■ **Information given**:
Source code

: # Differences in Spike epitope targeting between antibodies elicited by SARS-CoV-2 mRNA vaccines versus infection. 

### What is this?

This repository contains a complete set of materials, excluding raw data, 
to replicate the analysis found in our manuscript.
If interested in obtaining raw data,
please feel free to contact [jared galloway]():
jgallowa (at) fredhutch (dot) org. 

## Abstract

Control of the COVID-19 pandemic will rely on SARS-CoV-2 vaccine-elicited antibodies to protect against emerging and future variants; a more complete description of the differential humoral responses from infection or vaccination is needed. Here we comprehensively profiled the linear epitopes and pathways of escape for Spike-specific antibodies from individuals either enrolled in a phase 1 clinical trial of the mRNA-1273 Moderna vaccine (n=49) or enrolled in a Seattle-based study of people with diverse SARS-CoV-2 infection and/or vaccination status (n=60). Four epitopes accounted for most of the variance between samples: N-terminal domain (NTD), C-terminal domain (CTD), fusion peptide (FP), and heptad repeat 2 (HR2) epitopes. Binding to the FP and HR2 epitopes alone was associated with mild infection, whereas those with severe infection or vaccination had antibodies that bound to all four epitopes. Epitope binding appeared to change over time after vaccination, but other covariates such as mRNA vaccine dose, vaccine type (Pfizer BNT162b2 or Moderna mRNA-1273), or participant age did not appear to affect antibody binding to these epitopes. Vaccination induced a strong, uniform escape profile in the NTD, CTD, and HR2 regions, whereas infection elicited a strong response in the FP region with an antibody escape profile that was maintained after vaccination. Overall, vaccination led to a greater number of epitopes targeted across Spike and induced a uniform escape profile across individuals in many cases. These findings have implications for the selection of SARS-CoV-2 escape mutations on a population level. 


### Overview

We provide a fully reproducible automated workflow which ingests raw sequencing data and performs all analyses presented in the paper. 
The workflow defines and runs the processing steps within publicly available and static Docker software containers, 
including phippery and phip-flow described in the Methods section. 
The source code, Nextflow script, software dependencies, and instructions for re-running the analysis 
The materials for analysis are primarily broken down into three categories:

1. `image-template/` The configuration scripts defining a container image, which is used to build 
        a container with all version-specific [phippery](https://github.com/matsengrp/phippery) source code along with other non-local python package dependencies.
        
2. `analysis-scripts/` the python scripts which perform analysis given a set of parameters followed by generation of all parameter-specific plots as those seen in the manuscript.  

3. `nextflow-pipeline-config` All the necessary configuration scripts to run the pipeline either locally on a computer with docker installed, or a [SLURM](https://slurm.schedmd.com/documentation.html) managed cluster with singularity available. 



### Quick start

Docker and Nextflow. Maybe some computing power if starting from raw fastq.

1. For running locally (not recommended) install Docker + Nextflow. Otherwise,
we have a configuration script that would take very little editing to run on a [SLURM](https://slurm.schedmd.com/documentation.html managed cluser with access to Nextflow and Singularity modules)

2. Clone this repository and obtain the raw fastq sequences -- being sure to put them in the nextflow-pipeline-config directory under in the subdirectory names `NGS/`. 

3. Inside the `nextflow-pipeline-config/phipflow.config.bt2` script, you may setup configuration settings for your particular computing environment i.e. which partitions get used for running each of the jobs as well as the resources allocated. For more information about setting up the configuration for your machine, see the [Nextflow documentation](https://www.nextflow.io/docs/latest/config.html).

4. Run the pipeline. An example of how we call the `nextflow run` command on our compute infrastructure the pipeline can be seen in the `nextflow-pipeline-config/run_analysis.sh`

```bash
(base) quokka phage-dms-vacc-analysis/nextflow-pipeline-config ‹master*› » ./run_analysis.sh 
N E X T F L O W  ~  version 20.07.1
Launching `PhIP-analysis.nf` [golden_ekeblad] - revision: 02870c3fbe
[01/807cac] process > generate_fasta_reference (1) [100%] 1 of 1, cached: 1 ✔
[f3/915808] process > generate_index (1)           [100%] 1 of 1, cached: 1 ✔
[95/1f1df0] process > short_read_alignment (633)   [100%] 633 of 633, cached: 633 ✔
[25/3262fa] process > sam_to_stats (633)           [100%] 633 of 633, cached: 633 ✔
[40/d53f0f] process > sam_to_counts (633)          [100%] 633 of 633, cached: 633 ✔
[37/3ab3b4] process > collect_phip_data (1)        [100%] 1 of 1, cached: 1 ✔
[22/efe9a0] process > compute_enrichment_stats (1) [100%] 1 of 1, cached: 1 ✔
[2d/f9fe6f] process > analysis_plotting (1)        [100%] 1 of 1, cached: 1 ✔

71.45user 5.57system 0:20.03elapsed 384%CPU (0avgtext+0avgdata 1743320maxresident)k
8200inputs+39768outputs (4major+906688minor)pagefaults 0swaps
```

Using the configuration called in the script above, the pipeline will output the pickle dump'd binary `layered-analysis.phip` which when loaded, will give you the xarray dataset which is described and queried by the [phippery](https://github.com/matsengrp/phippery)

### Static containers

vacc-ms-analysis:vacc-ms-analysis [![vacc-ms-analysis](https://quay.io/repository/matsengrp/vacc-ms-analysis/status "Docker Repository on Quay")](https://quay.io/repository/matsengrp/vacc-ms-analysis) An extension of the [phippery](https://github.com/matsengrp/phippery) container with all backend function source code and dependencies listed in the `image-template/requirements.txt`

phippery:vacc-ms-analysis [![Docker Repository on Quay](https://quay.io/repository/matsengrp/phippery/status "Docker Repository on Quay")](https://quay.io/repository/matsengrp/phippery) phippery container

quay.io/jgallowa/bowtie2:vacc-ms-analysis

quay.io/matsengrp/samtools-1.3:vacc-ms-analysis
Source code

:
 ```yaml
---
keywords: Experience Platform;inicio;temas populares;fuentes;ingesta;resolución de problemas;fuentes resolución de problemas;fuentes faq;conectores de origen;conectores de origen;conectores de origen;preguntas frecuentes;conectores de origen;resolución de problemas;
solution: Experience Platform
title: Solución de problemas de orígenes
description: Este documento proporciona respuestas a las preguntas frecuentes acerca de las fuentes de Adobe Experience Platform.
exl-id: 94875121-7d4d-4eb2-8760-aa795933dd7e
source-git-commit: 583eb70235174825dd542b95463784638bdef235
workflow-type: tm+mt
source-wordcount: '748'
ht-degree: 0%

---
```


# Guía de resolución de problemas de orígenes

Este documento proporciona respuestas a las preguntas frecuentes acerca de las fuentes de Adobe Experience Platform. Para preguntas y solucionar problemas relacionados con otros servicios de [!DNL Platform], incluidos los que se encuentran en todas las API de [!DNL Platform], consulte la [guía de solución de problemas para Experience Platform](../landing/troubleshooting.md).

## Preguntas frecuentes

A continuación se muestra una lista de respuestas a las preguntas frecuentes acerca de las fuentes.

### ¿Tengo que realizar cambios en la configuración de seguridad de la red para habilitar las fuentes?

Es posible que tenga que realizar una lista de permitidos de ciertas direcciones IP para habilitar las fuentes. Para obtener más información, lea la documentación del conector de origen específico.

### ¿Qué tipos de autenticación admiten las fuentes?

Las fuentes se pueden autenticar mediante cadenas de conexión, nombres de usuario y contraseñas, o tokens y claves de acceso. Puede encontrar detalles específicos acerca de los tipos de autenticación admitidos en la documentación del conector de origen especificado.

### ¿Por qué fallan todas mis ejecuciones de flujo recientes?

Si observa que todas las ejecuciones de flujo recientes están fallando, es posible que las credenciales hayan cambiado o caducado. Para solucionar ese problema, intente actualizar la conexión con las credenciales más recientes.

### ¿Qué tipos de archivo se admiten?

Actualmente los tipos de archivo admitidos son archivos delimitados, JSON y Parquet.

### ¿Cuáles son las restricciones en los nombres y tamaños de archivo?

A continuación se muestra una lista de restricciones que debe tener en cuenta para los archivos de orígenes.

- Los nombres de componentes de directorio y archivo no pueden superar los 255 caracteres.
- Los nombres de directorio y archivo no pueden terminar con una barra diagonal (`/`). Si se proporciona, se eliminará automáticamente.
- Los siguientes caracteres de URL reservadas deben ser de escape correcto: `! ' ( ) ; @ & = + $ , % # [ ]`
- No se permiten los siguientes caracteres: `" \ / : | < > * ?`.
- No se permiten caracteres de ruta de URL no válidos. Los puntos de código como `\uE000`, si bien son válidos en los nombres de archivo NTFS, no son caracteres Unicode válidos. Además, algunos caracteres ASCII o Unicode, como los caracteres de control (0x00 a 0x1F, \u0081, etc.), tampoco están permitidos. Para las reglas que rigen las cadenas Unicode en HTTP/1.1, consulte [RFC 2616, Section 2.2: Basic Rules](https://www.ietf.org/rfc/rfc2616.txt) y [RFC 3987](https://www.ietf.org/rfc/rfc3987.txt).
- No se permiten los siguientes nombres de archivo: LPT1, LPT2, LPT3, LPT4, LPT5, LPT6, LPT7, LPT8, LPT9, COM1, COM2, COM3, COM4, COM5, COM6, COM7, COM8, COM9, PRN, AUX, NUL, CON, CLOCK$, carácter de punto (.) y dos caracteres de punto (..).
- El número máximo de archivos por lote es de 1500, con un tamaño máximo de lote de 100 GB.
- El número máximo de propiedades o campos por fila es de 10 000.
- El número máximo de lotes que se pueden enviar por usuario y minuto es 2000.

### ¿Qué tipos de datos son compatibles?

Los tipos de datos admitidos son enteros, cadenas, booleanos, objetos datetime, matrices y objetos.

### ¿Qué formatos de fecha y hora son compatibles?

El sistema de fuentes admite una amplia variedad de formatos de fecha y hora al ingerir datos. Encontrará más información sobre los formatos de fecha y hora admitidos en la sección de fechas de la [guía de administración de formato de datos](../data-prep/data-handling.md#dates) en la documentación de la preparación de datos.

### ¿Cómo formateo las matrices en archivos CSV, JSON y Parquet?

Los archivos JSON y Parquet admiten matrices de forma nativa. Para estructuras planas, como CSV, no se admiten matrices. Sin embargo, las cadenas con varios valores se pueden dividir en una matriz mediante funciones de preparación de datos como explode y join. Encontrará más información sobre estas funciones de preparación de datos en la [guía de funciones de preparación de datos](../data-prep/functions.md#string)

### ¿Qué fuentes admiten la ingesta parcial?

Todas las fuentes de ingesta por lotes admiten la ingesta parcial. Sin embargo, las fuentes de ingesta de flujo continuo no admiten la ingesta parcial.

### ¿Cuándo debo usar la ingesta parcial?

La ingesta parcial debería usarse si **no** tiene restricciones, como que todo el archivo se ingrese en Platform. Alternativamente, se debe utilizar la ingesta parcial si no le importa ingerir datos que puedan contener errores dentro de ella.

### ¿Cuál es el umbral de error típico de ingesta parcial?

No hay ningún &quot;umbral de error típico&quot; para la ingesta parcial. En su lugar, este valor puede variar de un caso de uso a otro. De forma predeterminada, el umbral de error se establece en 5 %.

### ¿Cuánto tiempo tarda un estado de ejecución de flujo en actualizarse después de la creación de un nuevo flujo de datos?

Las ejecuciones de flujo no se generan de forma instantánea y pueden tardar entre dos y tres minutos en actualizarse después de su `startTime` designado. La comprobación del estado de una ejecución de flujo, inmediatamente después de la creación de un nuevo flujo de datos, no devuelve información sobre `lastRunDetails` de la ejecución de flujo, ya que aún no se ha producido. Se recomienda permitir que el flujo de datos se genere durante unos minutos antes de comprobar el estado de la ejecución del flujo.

■ **Problem details**: Everything from the first line of the records through the line holding "## Abstract" is to be transcribed exactly; leave out all other lines.

■ **Answer**:
Source code

: # Differences in Spike epitope targeting between antibodies elicited by SARS-CoV-2 mRNA vaccines versus infection. 

### What is this?

This repository contains a complete set of materials, excluding raw data, 
to replicate the analysis found in our manuscript.
If interested in obtaining raw data,
please feel free to contact [jared galloway]():
jgallowa (at) fredhutch (dot) org. 

## Abstract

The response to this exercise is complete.